__About this task__.
Return, unchanged, every line of the records from the first line up to and including the line that contains "Налогового кодекса Российской".

__Supplied information__.

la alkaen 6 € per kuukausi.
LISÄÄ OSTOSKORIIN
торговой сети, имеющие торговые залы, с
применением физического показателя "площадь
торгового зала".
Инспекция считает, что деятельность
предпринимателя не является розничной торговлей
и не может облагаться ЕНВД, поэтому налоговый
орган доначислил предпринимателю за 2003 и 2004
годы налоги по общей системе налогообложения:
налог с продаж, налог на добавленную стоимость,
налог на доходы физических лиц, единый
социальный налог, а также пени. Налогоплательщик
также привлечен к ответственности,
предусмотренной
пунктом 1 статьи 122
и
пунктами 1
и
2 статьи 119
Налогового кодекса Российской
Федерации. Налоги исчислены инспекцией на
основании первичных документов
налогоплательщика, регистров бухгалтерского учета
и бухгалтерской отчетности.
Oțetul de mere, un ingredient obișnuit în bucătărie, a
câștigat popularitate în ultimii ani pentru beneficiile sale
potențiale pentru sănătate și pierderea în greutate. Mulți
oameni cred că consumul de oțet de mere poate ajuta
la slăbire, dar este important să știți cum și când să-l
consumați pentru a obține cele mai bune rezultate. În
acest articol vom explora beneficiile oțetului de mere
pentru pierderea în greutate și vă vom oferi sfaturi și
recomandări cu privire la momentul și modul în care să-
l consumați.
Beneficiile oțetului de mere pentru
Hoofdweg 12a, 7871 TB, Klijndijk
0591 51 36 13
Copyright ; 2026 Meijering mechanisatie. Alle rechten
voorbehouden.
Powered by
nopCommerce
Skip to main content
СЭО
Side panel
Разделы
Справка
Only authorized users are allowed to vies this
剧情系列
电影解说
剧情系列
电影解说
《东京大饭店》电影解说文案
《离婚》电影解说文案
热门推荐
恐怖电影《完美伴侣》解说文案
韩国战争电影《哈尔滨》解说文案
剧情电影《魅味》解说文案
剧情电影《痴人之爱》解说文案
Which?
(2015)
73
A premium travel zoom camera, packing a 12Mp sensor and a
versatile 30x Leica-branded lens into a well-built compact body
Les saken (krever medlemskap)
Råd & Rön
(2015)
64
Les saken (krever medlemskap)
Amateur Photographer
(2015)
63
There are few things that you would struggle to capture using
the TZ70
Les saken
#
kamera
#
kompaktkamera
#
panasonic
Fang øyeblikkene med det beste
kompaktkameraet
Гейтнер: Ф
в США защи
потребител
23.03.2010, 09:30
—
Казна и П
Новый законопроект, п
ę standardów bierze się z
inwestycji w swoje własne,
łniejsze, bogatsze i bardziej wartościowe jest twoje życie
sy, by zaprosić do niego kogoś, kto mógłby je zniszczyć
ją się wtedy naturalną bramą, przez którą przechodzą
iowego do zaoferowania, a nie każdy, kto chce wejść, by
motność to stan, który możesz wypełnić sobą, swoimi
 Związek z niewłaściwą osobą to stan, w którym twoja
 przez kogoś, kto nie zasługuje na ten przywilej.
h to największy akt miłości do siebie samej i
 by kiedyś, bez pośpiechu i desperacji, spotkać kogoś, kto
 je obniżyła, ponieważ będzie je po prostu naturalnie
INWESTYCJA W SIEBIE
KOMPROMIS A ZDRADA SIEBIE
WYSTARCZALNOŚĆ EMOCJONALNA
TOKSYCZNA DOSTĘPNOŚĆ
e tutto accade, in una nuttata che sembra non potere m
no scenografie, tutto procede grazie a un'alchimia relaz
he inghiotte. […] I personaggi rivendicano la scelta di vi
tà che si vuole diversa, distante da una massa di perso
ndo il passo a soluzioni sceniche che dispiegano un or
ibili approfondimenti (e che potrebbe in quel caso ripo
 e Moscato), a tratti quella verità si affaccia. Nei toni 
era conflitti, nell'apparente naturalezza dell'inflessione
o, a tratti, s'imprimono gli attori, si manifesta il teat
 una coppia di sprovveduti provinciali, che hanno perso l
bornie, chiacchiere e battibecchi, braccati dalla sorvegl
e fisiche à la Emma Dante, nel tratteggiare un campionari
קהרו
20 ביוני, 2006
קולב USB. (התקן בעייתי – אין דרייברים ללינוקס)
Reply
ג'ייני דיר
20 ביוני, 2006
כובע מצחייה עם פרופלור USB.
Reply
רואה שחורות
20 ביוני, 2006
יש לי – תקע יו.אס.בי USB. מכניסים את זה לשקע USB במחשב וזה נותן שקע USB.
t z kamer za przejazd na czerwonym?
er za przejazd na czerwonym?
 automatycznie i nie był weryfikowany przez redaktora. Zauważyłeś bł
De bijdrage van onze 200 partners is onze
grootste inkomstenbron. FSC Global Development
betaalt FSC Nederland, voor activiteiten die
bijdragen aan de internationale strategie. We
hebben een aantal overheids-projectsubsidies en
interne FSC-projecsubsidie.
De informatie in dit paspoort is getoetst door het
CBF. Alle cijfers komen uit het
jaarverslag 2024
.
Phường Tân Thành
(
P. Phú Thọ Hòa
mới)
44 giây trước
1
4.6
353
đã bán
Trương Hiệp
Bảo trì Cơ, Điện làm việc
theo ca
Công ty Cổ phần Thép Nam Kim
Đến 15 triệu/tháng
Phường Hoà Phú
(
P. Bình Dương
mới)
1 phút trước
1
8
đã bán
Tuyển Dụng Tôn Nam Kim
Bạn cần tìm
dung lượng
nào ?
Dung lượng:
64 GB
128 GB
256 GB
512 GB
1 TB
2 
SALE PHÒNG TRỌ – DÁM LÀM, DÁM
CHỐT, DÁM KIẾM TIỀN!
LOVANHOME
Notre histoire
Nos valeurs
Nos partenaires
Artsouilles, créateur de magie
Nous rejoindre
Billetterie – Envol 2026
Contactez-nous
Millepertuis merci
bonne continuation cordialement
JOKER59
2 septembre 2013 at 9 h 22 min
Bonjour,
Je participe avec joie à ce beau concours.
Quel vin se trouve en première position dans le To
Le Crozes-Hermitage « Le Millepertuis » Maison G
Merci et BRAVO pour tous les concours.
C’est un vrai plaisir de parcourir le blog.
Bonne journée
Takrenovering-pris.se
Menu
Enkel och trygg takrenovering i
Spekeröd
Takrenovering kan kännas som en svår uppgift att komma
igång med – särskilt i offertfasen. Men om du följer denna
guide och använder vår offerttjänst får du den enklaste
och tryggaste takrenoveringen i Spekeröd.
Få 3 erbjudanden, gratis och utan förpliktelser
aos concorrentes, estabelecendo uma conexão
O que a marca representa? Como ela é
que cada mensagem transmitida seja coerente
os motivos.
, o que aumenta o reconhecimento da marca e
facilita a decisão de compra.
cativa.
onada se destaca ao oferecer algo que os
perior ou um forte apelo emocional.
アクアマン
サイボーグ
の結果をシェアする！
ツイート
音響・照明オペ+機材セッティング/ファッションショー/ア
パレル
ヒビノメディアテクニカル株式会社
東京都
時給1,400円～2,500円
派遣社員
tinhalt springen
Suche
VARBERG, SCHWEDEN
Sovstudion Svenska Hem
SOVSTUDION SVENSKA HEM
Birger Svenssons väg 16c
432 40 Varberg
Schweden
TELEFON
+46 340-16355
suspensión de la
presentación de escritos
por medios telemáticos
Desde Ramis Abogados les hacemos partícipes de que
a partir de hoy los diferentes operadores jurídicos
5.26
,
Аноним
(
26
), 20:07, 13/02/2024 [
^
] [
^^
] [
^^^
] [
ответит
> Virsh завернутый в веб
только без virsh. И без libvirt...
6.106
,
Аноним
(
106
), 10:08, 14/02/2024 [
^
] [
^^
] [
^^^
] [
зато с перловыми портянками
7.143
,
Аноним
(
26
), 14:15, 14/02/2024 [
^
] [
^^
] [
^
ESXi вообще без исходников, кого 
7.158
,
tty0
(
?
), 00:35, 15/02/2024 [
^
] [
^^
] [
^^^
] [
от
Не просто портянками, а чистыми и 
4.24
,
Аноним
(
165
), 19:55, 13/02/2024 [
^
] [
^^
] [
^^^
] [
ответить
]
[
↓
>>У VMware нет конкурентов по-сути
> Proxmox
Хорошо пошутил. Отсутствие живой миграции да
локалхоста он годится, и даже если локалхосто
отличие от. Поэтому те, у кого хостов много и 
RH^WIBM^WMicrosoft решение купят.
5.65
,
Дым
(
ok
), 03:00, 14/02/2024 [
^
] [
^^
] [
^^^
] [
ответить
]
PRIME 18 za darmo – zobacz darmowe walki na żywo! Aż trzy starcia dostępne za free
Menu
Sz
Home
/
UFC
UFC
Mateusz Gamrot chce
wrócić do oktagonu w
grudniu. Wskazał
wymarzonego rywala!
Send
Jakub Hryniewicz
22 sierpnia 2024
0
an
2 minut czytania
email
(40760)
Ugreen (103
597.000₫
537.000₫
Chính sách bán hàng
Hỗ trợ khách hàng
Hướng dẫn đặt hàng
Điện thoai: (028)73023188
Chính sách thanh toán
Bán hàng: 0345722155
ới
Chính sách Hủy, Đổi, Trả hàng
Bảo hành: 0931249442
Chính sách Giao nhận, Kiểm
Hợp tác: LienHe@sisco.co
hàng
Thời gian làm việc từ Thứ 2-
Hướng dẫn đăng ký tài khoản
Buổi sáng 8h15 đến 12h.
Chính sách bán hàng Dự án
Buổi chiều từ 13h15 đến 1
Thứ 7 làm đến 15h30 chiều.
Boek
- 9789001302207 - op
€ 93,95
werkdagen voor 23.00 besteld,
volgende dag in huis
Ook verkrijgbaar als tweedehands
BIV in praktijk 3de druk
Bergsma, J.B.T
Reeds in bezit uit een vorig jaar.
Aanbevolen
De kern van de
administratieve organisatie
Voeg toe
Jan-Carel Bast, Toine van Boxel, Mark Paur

__Exercise answer__.
la alkaen 6 € per kuukausi.
LISÄÄ OSTOSKORIIN
торговой сети, имеющие торговые залы, с
применением физического показателя "площадь
торгового зала".
Инспекция считает, что деятельность
предпринимателя не является розничной торговлей
и не может облагаться ЕНВД, поэтому налоговый
орган доначислил предпринимателю за 2003 и 2004
годы налоги по общей системе налогообложения:
налог с продаж, налог на добавленную стоимость,
налог на доходы физических лиц, единый
социальный налог, а также пени. Налогоплательщик
также привлечен к ответственности,
предусмотренной
пунктом 1 статьи 122
и
пунктами 1
и
2 статьи 119
Налогового кодекса Российской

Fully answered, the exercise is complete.